本計画ではテキストメッセージだけでなく、音声通話やビデオ通話等のブロードバンド通信を、市販されているスマホで利用できるサービスを提供する予定。なお、サービスの開始時期や提供範囲については、両社の関与しない事由を含む要因等により変更となる可能性があるとしている。
自然災害が多く山岳地帯や離島が多い日本においては、低軌道衛星を活用した通信サービスへのニーズが高まっている。低軌道衛星による通信サービスであれば、地上の状況に左右されることなく、携帯電話を利用できるようになるという。
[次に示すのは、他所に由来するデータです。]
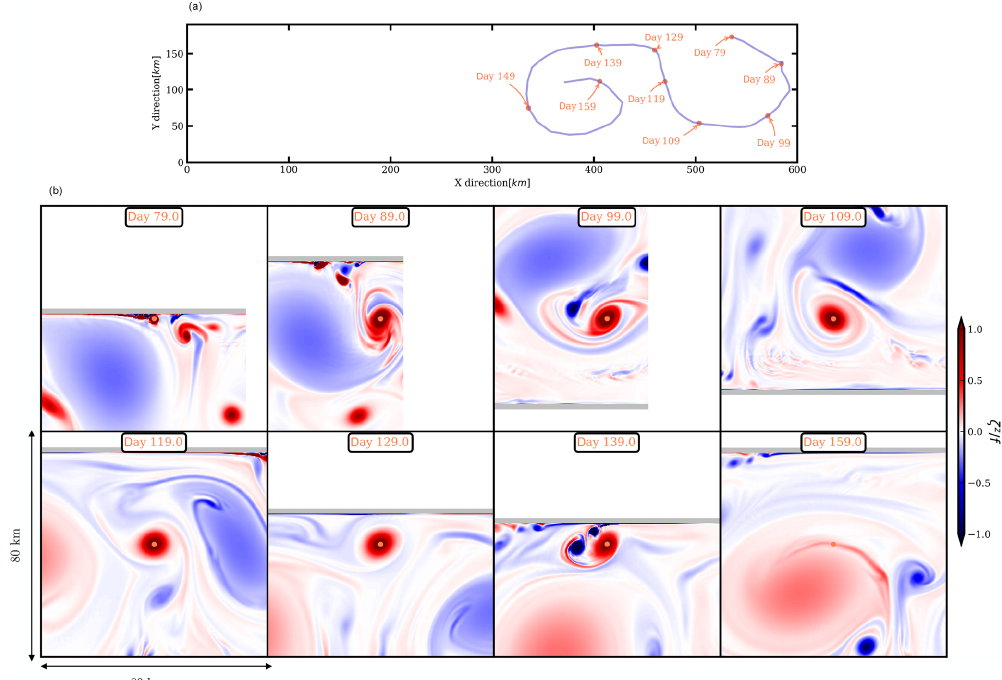
Figure 8. (a) Pathway of a submesoscale cyclone originating from the bottom boundary layer. (b) Major events from the birth to the death of the small vortex.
楽天モバイルとASTは2020年3月に戦略的パートナーシップを締結し、ASTの低軌道衛星と市販されているスマホとの直接通信を目指すプロジェクトを推進。2022年9月にはASTによる低軌道試験衛星「BlueWalker 3」打ち上げに成功している。2023年4月には、世界初という低軌道衛星によるモバイル・ブロードバンド通信を使用した、市販スマホ同士のエンドツーエンドでの音声通話試験をテキサス州で成功させた。さらに日本では、楽天モバイルが国内での試験実施に向けて2022年11月に実験試験局免許の予備免許を取得している。
現在までに、ASTによる試験では、14Mbpsのダウンロード速度達成、4Gビデオ通話および5Gセルラーブロードバンド接続にも成功。これらの速度は、基本的な音声やテキストメッセージの通信だけでなく、インターネットブラウジング、ファイルのダウンロード、メッセージングアプリの使用、ビデオのストリーミングなどを市販スマホで可能とするもの。
楽天モバイルとASTは今後、災害時にもつながる通信サービスの提供と、山間部や離島等を含む日本全域のエリアカバーを目指すとしている。